EXERCISE INPUT:
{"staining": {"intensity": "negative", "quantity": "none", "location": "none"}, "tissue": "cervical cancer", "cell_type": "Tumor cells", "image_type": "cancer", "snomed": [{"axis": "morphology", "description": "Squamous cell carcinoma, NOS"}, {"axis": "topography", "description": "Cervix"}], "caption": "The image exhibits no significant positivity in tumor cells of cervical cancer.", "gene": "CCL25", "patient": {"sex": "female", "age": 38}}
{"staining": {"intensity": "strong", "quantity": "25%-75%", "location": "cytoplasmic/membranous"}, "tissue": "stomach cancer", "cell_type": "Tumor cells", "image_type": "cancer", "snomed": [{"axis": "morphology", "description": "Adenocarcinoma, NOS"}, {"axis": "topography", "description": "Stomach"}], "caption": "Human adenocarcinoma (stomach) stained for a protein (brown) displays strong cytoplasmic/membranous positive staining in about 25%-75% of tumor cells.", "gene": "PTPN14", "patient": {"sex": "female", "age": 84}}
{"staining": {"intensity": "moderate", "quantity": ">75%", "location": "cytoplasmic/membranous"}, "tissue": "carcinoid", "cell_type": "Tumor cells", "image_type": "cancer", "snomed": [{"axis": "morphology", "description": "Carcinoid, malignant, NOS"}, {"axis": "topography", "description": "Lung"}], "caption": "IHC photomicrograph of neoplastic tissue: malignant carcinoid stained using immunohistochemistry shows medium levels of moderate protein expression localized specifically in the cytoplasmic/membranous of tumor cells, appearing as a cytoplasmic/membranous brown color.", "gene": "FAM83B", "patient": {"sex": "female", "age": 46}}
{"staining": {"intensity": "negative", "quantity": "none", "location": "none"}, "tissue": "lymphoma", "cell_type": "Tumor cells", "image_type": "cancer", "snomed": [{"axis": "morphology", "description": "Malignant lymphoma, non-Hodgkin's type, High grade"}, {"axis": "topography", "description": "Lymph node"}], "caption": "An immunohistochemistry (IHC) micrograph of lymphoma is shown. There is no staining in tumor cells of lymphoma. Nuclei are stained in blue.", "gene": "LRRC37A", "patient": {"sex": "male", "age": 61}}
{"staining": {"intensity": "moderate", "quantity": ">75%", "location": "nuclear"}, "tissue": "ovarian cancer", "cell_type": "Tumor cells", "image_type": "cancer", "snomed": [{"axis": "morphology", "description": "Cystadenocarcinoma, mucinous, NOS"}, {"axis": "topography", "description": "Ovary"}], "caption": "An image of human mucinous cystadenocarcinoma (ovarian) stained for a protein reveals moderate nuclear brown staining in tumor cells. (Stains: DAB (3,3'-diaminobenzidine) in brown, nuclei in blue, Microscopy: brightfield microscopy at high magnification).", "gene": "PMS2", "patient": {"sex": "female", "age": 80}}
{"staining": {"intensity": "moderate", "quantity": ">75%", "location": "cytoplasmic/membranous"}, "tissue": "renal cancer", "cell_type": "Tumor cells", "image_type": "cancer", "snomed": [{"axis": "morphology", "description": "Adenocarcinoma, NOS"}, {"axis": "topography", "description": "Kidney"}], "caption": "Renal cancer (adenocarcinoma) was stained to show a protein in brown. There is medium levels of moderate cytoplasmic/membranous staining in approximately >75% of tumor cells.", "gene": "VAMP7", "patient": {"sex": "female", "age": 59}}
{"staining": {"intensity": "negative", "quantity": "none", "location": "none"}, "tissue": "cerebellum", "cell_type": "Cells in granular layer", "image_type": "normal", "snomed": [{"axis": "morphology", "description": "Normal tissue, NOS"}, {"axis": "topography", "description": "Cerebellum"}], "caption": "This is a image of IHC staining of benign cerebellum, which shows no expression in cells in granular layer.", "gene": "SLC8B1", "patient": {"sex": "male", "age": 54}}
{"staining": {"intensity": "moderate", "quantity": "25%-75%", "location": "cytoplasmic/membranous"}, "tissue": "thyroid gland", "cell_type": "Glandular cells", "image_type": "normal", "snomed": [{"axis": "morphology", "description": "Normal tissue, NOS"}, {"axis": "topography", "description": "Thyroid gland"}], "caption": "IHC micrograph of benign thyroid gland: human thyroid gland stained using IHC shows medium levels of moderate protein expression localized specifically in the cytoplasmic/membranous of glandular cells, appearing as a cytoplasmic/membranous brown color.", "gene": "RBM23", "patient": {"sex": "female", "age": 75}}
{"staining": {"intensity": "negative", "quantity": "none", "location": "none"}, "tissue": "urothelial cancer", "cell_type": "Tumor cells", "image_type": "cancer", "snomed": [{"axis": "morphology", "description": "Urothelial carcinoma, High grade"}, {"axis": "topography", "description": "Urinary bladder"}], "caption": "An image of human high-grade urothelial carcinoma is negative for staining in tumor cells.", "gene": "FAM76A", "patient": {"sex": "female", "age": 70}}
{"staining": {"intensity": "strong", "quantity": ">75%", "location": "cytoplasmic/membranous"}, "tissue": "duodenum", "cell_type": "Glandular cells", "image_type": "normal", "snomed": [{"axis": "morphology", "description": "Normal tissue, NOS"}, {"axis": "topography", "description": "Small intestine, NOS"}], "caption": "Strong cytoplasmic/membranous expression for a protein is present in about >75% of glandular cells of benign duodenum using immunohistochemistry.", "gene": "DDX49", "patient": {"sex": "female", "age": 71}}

TASK PROMPT: Each record should be repeated in full, exactly as it is written.

TASK OUTPUT:
{"staining": {"intensity": "negative", "quantity": "none", "location": "none"}, "tissue": "cervical cancer", "cell_type": "Tumor cells", "image_type": "cancer", "snomed": [{"axis": "morphology", "description": "Squamous cell carcinoma, NOS"}, {"axis": "topography", "description": "Cervix"}], "caption": "The image exhibits no significant positivity in tumor cells of cervical cancer.", "gene": "CCL25", "patient": {"sex": "female", "age": 38}}
{"staining": {"intensity": "strong", "quantity": "25%-75%", "location": "cytoplasmic/membranous"}, "tissue": "stomach cancer", "cell_type": "Tumor cells", "image_type": "cancer", "snomed": [{"axis": "morphology", "description": "Adenocarcinoma, NOS"}, {"axis": "topography", "description": "Stomach"}], "caption": "Human adenocarcinoma (stomach) stained for a protein (brown) displays strong cytoplasmic/membranous positive staining in about 25%-75% of tumor cells.", "gene": "PTPN14", "patient": {"sex": "female", "age": 84}}
{"staining": {"intensity": "moderate", "quantity": ">75%", "location": "cytoplasmic/membranous"}, "tissue": "carcinoid", "cell_type": "Tumor cells", "image_type": "cancer", "snomed": [{"axis": "morphology", "description": "Carcinoid, malignant, NOS"}, {"axis": "topography", "description": "Lung"}], "caption": "IHC photomicrograph of neoplastic tissue: malignant carcinoid stained using immunohistochemistry shows medium levels of moderate protein expression localized specifically in the cytoplasmic/membranous of tumor cells, appearing as a cytoplasmic/membranous brown color.", "gene": "FAM83B", "patient": {"sex": "female", "age": 46}}
{"staining": {"intensity": "negative", "quantity": "none", "location": "none"}, "tissue": "lymphoma", "cell_type": "Tumor cells", "image_type": "cancer", "snomed": [{"axis": "morphology", "description": "Malignant lymphoma, non-Hodgkin's type, High grade"}, {"axis": "topography", "description": "Lymph node"}], "caption": "An immunohistochemistry (IHC) micrograph of lymphoma is shown. There is no staining in tumor cells of lymphoma. Nuclei are stained in blue.", "gene": "LRRC37A", "patient": {"sex": "male", "age": 61}}
{"staining": {"intensity": "moderate", "quantity": ">75%", "location": "nuclear"}, "tissue": "ovarian cancer", "cell_type": "Tumor cells", "image_type": "cancer", "snomed": [{"axis": "morphology", "description": "Cystadenocarcinoma, mucinous, NOS"}, {"axis": "topography", "description": "Ovary"}], "caption": "An image of human mucinous cystadenocarcinoma (ovarian) stained for a protein reveals moderate nuclear brown staining in tumor cells. (Stains: DAB (3,3'-diaminobenzidine) in brown, nuclei in blue, Microscopy: brightfield microscopy at high magnification).", "gene": "PMS2", "patient": {"sex": "female", "age": 80}}
{"staining": {"intensity": "moderate", "quantity": ">75%", "location": "cytoplasmic/membranous"}, "tissue": "renal cancer", "cell_type": "Tumor cells", "image_type": "cancer", "snomed": [{"axis": "morphology", "description": "Adenocarcinoma, NOS"}, {"axis": "topography", "description": "Kidney"}], "caption": "Renal cancer (adenocarcinoma) was stained to show a protein in brown. There is medium levels of moderate cytoplasmic/membranous staining in approximately >75% of tumor cells.", "gene": "VAMP7", "patient": {"sex": "female", "age": 59}}
{"staining": {"intensity": "negative", "quantity": "none", "location": "none"}, "tissue": "cerebellum", "cell_type": "Cells in granular layer", "image_type": "normal", "snomed": [{"axis": "morphology", "description": "Normal tissue, NOS"}, {"axis": "topography", "description": "Cerebellum"}], "caption": "This is a image of IHC staining of benign cerebellum, which shows no expression in cells in granular layer.", "gene": "SLC8B1", "patient": {"sex": "male", "age": 54}}
{"staining": {"intensity": "moderate", "quantity": "25%-75%", "location": "cytoplasmic/membranous"}, "tissue": "thyroid gland", "cell_type": "Glandular cells", "image_type": "normal", "snomed": [{"axis": "morphology", "description": "Normal tissue, NOS"}, {"axis": "topography", "description": "Thyroid gland"}], "caption": "IHC micrograph of benign thyroid gland: human thyroid gland stained using IHC shows medium levels of moderate protein expression localized specifically in the cytoplasmic/membranous of glandular cells, appearing as a cytoplasmic/membranous brown color.", "gene": "RBM23", "patient": {"sex": "female", "age": 75}}
{"staining": {"intensity": "negative", "quantity": "none", "location": "none"}, "tissue": "urothelial cancer", "cell_type": "Tumor cells", "image_type": "cancer", "snomed": [{"axis": "morphology", "description": "Urothelial carcinoma, High grade"}, {"axis": "topography", "description": "Urinary bladder"}], "caption": "An image of human high-grade urothelial carcinoma is negative for staining in tumor cells.", "gene": "FAM76A", "patient": {"sex": "female", "age": 70}}
{"staining": {"intensity": "strong", "quantity": ">75%", "location": "cytoplasmic/membranous"}, "tissue": "duodenum", "cell_type": "Glandular cells", "image_type": "normal", "snomed": [{"axis": "morphology", "description": "Normal tissue, NOS"}, {"axis": "topography", "description": "Small intestine, NOS"}], "caption": "Strong cytoplasmic/membranous expression for a protein is present in about >75% of glandular cells of benign duodenum using immunohistochemistry.", "gene": "DDX49", "patient": {"sex": "female", "age": 71}}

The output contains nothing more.